## Brief 1
Please copy out the lines of the records from the line with "24 de julio de 2026" up to and including the line with "Egipto elimina a", word for word.

This message was deleted.
# k3s
a
This message was deleted.
c
I highly doubt it, what makes you suspect it is at all related?
Do you have journal logs to share from the nodes that are creating/deleting the snapshots?
I'm also confused when you say the apiserver container is crashing, k3s doesn't run the apiserver in a container...
b
I have all the logs in Loki so can get you whatever you need. I have k3s control plane agent-less container running as a pod in AKS - we sort of briefly talked about it long time ago when I had issues with the reverse connection to the nodes.
The etcd snapshots would be on the PVC where I store the database
Found this in the log
time="2024-03-23T03:05:40Z" level=error msg="Failed to record snapshots for cluster: nodes \"k3st-control-plane-0\" not found"
this is correct as this is an agentless instance - no node is registered for it
Other than that, no other errors
c
oh yeah. we don’t technically support embedded etcd with --disable-agent. It will get really confused when there is no node for where etcd is running.
if you want to open an issue on GH I can take a look, but I am not at all surprised that it freaks out
b
I can imagine, that's why I only run a single control plane pod. Either way, something must have changed as it worked fine before and I've been doing this for 2+ years. I can roll back to 1.27.7 to double check. And sure, can open an issue.
c
Yes, we completely redid how snapshots are recorded in the cluster. There is now a CRD type that records what node took the snapshot, alongside other metadata
When started with the
--disable-agent
flag, servers do not run the kubelet, container runtime, or CNI. They do not register a Node resource in the cluster, and will not appear in
kubectl get nodes
output. Because they do not host a kubelet, they cannot run pods or be managed by operators that rely on enumerating cluster nodes, including the embedded etcd controller and the system upgrade controller.
why are you running a single node with embedded etcd instead of kine?
b
Well, at first I had 3 control plane nodes at home so I started off with etcd and just didn't want to start again after I moved this cluster's control plane to AKS. it was too unreliable replicating etcd through a VPN between two locations and having a single control plane instance in AKS is far more reliable.
So at the time I just moved the etcd database and performed a restore there. Worked fine since.
With a little init container workaround that fixes the etcd node IP as those change everytime the pod starts.
Would disabling snapshots resolve it?
c
most likely. You could also try creating a dummy node object that matches the container hostname, and set the various labels and annotations that the controller expects.
Please do open an issue though, I think we could probably improve the handling of this for the April releases, so that you can keep using snapshots but without the extra bits of functionality that expect a node resource to exist for the host that’s running etcd
this is actually super easy to repo, I made one for you: https://github.com/k3s-io/k3s/issues/9774
b
Thank you Brandon. I went to bed as it was 4 am and woke up to you having done all the repro work. Luckily it was an easy repro - in the meantime I think I'll step back to a release that doesn't have this issue. Could you let me know which release of 1.27 introduced the new behavior? Looks like 1.27.8+k3s2?
c
first 1.27 release with the new snapshot management in it was v1.27.7+k3s1
b
Thanks for doing the fix so quick and yeah, that's strange - I rolled back to 1.27.7+k3s2 and I don't have this issue any more. Snapshots work fine. Let me know if there's a dev build you want me to try.
c
What you’re running into might have been specific to some of the enhancements we added in one of the subsequent patch releases. There was some tinkering with it after the fact.
👍 1

## Brief 2
In the k3s thread, which release was the first 1.27 release with the new snapshot management?

## Excerpts from a dataset
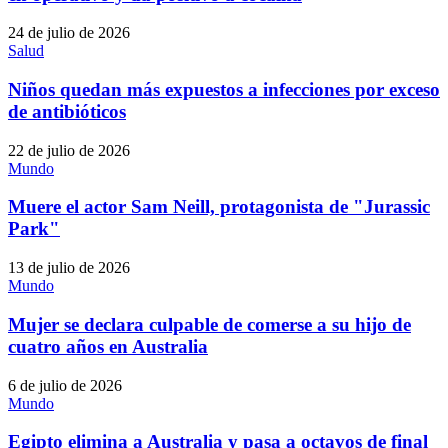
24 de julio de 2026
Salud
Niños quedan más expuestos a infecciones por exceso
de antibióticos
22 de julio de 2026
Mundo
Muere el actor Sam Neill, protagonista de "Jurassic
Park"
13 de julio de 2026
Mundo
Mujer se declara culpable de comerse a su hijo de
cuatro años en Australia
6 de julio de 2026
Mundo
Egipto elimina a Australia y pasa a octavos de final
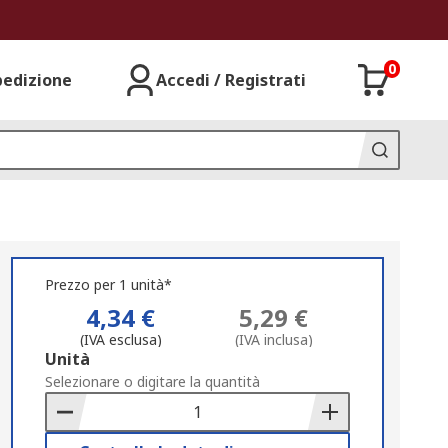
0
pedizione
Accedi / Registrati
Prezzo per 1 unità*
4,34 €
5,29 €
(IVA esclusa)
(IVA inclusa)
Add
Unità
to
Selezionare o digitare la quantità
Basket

==

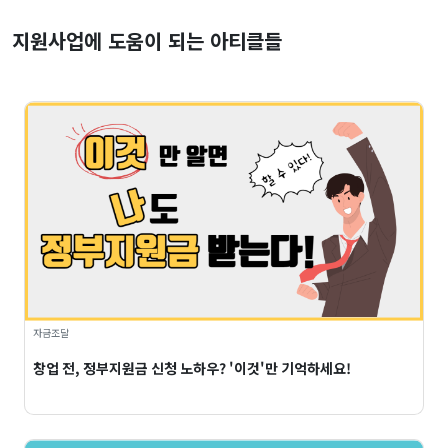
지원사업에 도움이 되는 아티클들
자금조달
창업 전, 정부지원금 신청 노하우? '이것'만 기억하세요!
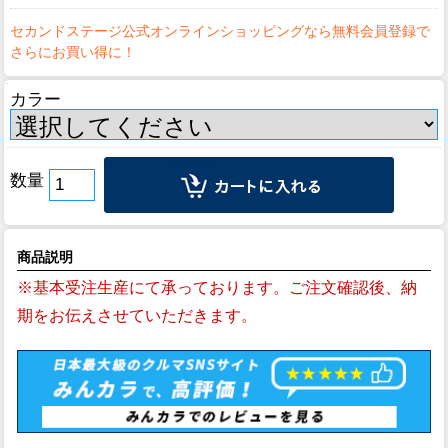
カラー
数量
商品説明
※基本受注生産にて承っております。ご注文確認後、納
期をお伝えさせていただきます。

## Task answer 1
24 de julio de 2026
Salud
Niños quedan más expuestos a infecciones por exceso
de antibióticos
22 de julio de 2026
Mundo
Muere el actor Sam Neill, protagonista de "Jurassic
Park"
13 de julio de 2026
Mundo
Mujer se declara culpable de comerse a su hijo de
cuatro años en Australia
6 de julio de 2026
Mundo
Egipto elimina a Australia y pasa a octavos de final

## Task answer 2
v1.27.7+k3s1